AAA is flagging June 10 as one of the 10 deadliest days for teenagers to be on the road. Recent crash data show that six of these 10 days fall between Memorial Day and Labor Day--and five are in July.

The number of teens involved in deadly traffic crashes peaks during the summer-vacation months of June, July and August. The automobile association found that during each of these months, an average of 422 teens die in crashes, versus 363 teen deaths the rest of the year when school is in session.

Looking at crash data from 2005 to 2009, AAA marked the 10 deadliest days for teen drivers and passengers as:

-- Jan. 21

-- May 20

-- May 26

-- June 10

-- July 2

-- July 4

-- July 9

-- July 15

-- July 23

-- Nov. 11

AAA spokeswoman Christie Hyde explained that some of the days coincide with schools letting out for the summer, while others are not necessarily tied to a specific event--more accidents were simply clustered on those days.

"Some of these days may not necessarily correspond to something in particular, but when we look at the data, these are the days we found," Hyde said.

Several states have graduated-licensing programs that put limits on teen drivers in an effort to reduce the chance of crashes.

Regardless of license restrictions, the association says parents have a greater impact in preventing crashes.
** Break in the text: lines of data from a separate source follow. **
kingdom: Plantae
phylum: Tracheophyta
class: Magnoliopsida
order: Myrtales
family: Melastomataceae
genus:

"Parents must realize that there is no summer break from safety and be vigilant about remaining involved and enforcing rules with their teens," AAA vice president of public affairs Kathleen Marvaso said. "Life feels more carefree when school's out, and teens have more opportunities to drive or ride in cars late at night with other teens--a deadly mix."

AAA suggests these tips for parents to help keep teens safe:

-- Restrict driving and eliminate trips without purpose, especially during the first year of driving.

-- Become an effective driving coach with supervised practice sessions.

-- Limit the number of passengers allowed in the car. The likelihood of a crash increases with each additional passenger.

-- Restrict night driving. The chance of crashing doubles at night, especially between 9 p.m. and midnight.

-- Establish a written driving agreement with your teen to make the rules clear, and enforce it.